What needs to be done. A word-for-word printout of the whole listing is needed.
☆ ☆ ☆ ☆
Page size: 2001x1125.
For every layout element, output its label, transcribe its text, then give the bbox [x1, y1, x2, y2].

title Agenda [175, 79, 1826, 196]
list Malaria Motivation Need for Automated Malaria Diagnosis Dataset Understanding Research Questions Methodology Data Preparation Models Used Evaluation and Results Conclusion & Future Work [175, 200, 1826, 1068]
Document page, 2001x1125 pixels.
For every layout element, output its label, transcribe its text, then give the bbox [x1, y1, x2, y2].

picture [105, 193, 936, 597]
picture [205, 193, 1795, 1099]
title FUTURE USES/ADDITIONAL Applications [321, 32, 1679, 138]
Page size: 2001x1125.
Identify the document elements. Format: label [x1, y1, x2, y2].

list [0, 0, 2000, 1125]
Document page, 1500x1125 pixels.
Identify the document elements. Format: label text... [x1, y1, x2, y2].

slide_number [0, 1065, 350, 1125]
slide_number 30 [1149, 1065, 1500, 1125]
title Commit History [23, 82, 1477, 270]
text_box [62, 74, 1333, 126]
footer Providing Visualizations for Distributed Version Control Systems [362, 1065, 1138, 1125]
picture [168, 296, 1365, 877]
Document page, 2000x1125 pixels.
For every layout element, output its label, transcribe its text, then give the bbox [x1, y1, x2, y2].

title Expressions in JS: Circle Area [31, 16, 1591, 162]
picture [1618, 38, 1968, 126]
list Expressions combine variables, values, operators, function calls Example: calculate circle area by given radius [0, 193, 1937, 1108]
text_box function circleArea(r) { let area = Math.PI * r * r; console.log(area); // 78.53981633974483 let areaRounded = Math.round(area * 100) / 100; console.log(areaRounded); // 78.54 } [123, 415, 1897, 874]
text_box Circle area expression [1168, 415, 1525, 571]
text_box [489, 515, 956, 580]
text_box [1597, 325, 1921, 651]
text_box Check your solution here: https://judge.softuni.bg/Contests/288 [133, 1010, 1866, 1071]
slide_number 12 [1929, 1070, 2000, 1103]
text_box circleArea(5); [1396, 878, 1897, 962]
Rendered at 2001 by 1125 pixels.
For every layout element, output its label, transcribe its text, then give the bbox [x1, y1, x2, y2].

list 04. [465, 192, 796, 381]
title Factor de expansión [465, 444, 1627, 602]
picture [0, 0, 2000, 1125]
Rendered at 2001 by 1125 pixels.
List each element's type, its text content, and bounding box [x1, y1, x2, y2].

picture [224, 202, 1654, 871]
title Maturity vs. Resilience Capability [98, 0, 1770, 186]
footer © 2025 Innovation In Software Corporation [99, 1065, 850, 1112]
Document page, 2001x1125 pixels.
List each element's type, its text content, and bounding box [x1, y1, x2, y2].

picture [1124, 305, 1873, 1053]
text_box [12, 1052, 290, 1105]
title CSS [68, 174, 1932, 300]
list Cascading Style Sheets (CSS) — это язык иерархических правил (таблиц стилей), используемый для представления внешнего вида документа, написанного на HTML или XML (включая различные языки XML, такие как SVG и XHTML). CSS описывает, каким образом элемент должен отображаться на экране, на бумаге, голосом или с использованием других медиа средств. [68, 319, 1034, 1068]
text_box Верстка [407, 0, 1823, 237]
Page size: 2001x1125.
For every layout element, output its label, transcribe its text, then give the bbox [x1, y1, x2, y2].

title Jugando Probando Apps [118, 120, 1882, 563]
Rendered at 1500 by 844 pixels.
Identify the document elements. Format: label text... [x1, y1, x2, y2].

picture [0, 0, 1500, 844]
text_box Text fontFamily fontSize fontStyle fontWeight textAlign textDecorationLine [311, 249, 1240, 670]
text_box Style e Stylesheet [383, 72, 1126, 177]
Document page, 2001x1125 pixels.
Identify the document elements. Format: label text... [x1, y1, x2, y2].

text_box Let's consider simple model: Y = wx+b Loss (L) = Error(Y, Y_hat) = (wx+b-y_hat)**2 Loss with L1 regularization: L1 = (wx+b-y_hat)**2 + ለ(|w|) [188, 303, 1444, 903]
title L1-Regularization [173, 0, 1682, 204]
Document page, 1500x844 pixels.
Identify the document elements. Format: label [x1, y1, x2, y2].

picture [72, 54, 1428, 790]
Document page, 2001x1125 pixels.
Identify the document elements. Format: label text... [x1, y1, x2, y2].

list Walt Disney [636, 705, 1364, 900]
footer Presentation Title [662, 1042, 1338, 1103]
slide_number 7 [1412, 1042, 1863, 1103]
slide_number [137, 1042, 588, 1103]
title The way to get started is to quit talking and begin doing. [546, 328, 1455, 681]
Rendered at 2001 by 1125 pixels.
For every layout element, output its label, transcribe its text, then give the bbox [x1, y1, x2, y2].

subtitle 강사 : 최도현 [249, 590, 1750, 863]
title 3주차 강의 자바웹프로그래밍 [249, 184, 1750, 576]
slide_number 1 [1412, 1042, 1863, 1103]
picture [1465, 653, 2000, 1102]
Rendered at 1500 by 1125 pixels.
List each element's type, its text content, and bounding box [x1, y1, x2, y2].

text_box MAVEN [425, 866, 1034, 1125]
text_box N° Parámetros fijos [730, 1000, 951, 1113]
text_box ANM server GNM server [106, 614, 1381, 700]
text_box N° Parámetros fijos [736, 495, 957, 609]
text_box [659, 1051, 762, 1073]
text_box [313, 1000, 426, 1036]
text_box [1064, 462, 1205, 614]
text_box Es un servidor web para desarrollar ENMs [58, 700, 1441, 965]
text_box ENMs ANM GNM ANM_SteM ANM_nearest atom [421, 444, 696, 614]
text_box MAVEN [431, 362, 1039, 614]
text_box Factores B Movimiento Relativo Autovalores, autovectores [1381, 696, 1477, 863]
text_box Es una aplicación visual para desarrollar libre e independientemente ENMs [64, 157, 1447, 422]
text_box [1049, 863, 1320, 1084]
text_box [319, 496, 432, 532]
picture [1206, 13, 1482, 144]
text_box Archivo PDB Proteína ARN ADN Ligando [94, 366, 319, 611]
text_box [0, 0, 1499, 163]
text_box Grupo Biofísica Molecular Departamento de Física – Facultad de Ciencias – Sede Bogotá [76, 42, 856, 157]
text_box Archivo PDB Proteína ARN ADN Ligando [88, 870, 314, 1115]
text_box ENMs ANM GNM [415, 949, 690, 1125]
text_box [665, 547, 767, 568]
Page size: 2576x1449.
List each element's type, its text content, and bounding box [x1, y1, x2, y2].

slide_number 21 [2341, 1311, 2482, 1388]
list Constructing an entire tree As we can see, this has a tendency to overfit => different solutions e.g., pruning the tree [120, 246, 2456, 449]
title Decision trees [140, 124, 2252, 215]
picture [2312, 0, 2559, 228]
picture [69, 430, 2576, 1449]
☆ ☆ ☆ ☆
Result.
Page size: 2001x1125.
For every layout element, output its label, transcribe its text, then give the bbox [x1, y1, x2, y2].

title Agenda [175, 79, 1826, 196]
list Malaria Motivation Need for Automated Malaria Diagnosis Dataset Understanding Research Questions Methodology Data Preparation Models Used Evaluation and Results Conclusion & Future Work [175, 200, 1826, 1068]
Document page, 2001x1125 pixels.
For every layout element, output its label, transcribe its text, then give the bbox [x1, y1, x2, y2].

picture [105, 193, 936, 597]
picture [205, 193, 1795, 1099]
title FUTURE USES/ADDITIONAL Applications [321, 32, 1679, 138]
Page size: 2001x1125.
Identify the document elements. Format: label [x1, y1, x2, y2].

list [0, 0, 2000, 1125]
Document page, 1500x1125 pixels.
Identify the document elements. Format: label text... [x1, y1, x2, y2].

slide_number [0, 1065, 350, 1125]
slide_number 30 [1149, 1065, 1500, 1125]
title Commit History [23, 82, 1477, 270]
text_box [62, 74, 1333, 126]
footer Providing Visualizations for Distributed Version Control Systems [362, 1065, 1138, 1125]
picture [168, 296, 1365, 877]
Document page, 2000x1125 pixels.
For every layout element, output its label, transcribe its text, then give the bbox [x1, y1, x2, y2].

title Expressions in JS: Circle Area [31, 16, 1591, 162]
picture [1618, 38, 1968, 126]
list Expressions combine variables, values, operators, function calls Example: calculate circle area by given radius [0, 193, 1937, 1108]
text_box function circleArea(r) { let area = Math.PI * r * r; console.log(area); // 78.53981633974483 let areaRounded = Math.round(area * 100) / 100; console.log(areaRounded); // 78.54 } [123, 415, 1897, 874]
text_box Circle area expression [1168, 415, 1525, 571]
text_box [489, 515, 956, 580]
text_box [1597, 325, 1921, 651]
text_box Check your solution here: https://judge.softuni.bg/Contests/288 [133, 1010, 1866, 1071]
slide_number 12 [1929, 1070, 2000, 1103]
text_box circleArea(5); [1396, 878, 1897, 962]
Rendered at 2001 by 1125 pixels.
For every layout element, output its label, transcribe its text, then give the bbox [x1, y1, x2, y2].

list 04. [465, 192, 796, 381]
title Factor de expansión [465, 444, 1627, 602]
picture [0, 0, 2000, 1125]
Rendered at 2001 by 1125 pixels.
List each element's type, its text content, and bounding box [x1, y1, x2, y2].

picture [224, 202, 1654, 871]
title Maturity vs. Resilience Capability [98, 0, 1770, 186]
footer © 2025 Innovation In Software Corporation [99, 1065, 850, 1112]
Document page, 2001x1125 pixels.
List each element's type, its text content, and bounding box [x1, y1, x2, y2].

picture [1124, 305, 1873, 1053]
text_box [12, 1052, 290, 1105]
title CSS [68, 174, 1932, 300]
list Cascading Style Sheets (CSS) — это язык иерархических правил (таблиц стилей), используемый для представления внешнего вида документа, написанного на HTML или XML (включая различные языки XML, такие как SVG и XHTML). CSS описывает, каким образом элемент должен отображаться на экране, на бумаге, голосом или с использованием других медиа средств. [68, 319, 1034, 1068]
text_box Верстка [407, 0, 1823, 237]
Page size: 2001x1125.
For every layout element, output its label, transcribe its text, then give the bbox [x1, y1, x2, y2].

title Jugando Probando Apps [118, 120, 1882, 563]
Rendered at 1500 by 844 pixels.
Identify the document elements. Format: label text... [x1, y1, x2, y2].

picture [0, 0, 1500, 844]
text_box Text fontFamily fontSize fontStyle fontWeight textAlign textDecorationLine [311, 249, 1240, 670]
text_box Style e Stylesheet [383, 72, 1126, 177]
Document page, 2001x1125 pixels.
Identify the document elements. Format: label text... [x1, y1, x2, y2].

text_box Let's consider simple model: Y = wx+b Loss (L) = Error(Y, Y_hat) = (wx+b-y_hat)**2 Loss with L1 regularization: L1 = (wx+b-y_hat)**2 + ለ(|w|) [188, 303, 1444, 903]
title L1-Regularization [173, 0, 1682, 204]
Document page, 1500x844 pixels.
Identify the document elements. Format: label [x1, y1, x2, y2].

picture [72, 54, 1428, 790]
Document page, 2001x1125 pixels.
Identify the document elements. Format: label text... [x1, y1, x2, y2].

list Walt Disney [636, 705, 1364, 900]
footer Presentation Title [662, 1042, 1338, 1103]
slide_number 7 [1412, 1042, 1863, 1103]
slide_number [137, 1042, 588, 1103]
title The way to get started is to quit talking and begin doing. [546, 328, 1455, 681]
Rendered at 2001 by 1125 pixels.
For every layout element, output its label, transcribe its text, then give the bbox [x1, y1, x2, y2].

subtitle 강사 : 최도현 [249, 590, 1750, 863]
title 3주차 강의 자바웹프로그래밍 [249, 184, 1750, 576]
slide_number 1 [1412, 1042, 1863, 1103]
picture [1465, 653, 2000, 1102]
Rendered at 1500 by 1125 pixels.
List each element's type, its text content, and bounding box [x1, y1, x2, y2].

text_box MAVEN [425, 866, 1034, 1125]
text_box N° Parámetros fijos [730, 1000, 951, 1113]
text_box ANM server GNM server [106, 614, 1381, 700]
text_box N° Parámetros fijos [736, 495, 957, 609]
text_box [659, 1051, 762, 1073]
text_box [313, 1000, 426, 1036]
text_box [1064, 462, 1205, 614]
text_box Es un servidor web para desarrollar ENMs [58, 700, 1441, 965]
text_box ENMs ANM GNM ANM_SteM ANM_nearest atom [421, 444, 696, 614]
text_box MAVEN [431, 362, 1039, 614]
text_box Factores B Movimiento Relativo Autovalores, autovectores [1381, 696, 1477, 863]
text_box Es una aplicación visual para desarrollar libre e independientemente ENMs [64, 157, 1447, 422]
text_box [1049, 863, 1320, 1084]
text_box [319, 496, 432, 532]
picture [1206, 13, 1482, 144]
text_box Archivo PDB Proteína ARN ADN Ligando [94, 366, 319, 611]
text_box [0, 0, 1499, 163]
text_box Grupo Biofísica Molecular Departamento de Física – Facultad de Ciencias – Sede Bogotá [76, 42, 856, 157]
text_box Archivo PDB Proteína ARN ADN Ligando [88, 870, 314, 1115]
text_box ENMs ANM GNM [415, 949, 690, 1125]
text_box [665, 547, 767, 568]
Page size: 2576x1449.
List each element's type, its text content, and bounding box [x1, y1, x2, y2].

slide_number 21 [2341, 1311, 2482, 1388]
list Constructing an entire tree As we can see, this has a tendency to overfit => different solutions e.g., pruning the tree [120, 246, 2456, 449]
title Decision trees [140, 124, 2252, 215]
picture [2312, 0, 2559, 228]
picture [69, 430, 2576, 1449]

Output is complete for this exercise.